Task item - Copy out the lines below word for word, leaving out the pictures.
**********
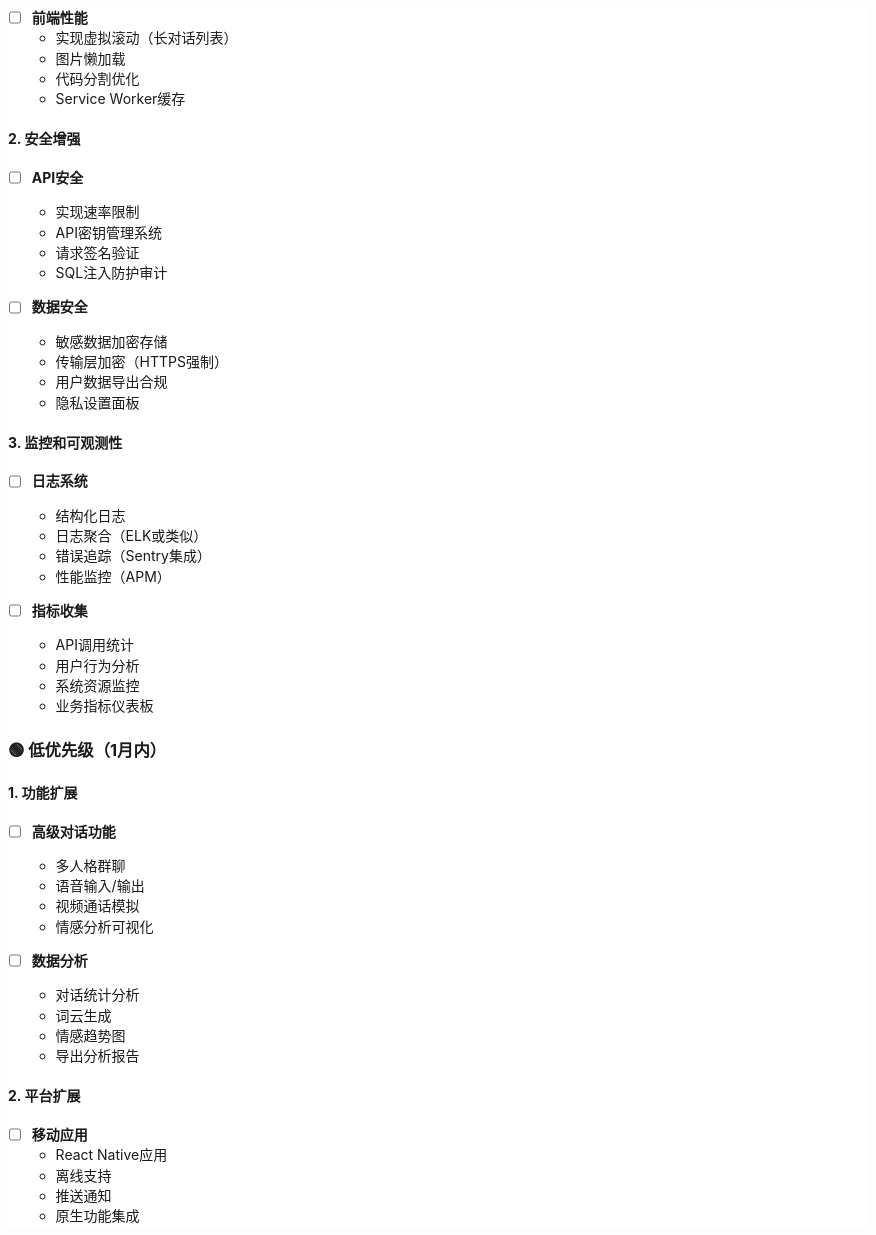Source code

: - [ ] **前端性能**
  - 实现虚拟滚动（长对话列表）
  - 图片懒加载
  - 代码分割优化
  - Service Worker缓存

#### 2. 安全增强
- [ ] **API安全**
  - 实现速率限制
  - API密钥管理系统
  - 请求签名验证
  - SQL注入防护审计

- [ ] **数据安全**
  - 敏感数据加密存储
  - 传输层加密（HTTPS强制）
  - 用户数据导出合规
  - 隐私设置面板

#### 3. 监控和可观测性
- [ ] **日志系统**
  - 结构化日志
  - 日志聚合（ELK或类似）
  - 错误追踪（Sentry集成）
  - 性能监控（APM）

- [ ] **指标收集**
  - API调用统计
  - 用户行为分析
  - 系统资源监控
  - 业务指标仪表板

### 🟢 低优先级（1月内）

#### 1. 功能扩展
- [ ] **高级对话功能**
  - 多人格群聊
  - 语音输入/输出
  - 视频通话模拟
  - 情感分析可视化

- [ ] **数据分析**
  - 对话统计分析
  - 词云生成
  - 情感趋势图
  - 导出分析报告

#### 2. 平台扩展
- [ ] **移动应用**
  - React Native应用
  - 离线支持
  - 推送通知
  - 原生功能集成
**********
Worked solution -
Source code

: - [ ] **前端性能**
  - 实现虚拟滚动（长对话列表）
  - 图片懒加载
  - 代码分割优化
  - Service Worker缓存

#### 2. 安全增强
- [ ] **API安全**
  - 实现速率限制
  - API密钥管理系统
  - 请求签名验证
  - SQL注入防护审计

- [ ] **数据安全**
  - 敏感数据加密存储
  - 传输层加密（HTTPS强制）
  - 用户数据导出合规
  - 隐私设置面板

#### 3. 监控和可观测性
- [ ] **日志系统**
  - 结构化日志
  - 日志聚合（ELK或类似）
  - 错误追踪（Sentry集成）
  - 性能监控（APM）

- [ ] **指标收集**
  - API调用统计
  - 用户行为分析
  - 系统资源监控
  - 业务指标仪表板

### 🟢 低优先级（1月内）

#### 1. 功能扩展
- [ ] **高级对话功能**
  - 多人格群聊
  - 语音输入/输出
  - 视频通话模拟
  - 情感分析可视化

- [ ] **数据分析**
  - 对话统计分析
  - 词云生成
  - 情感趋势图
  - 导出分析报告

#### 2. 平台扩展
- [ ] **移动应用**
  - React Native应用
  - 离线支持
  - 推送通知
  - 原生功能集成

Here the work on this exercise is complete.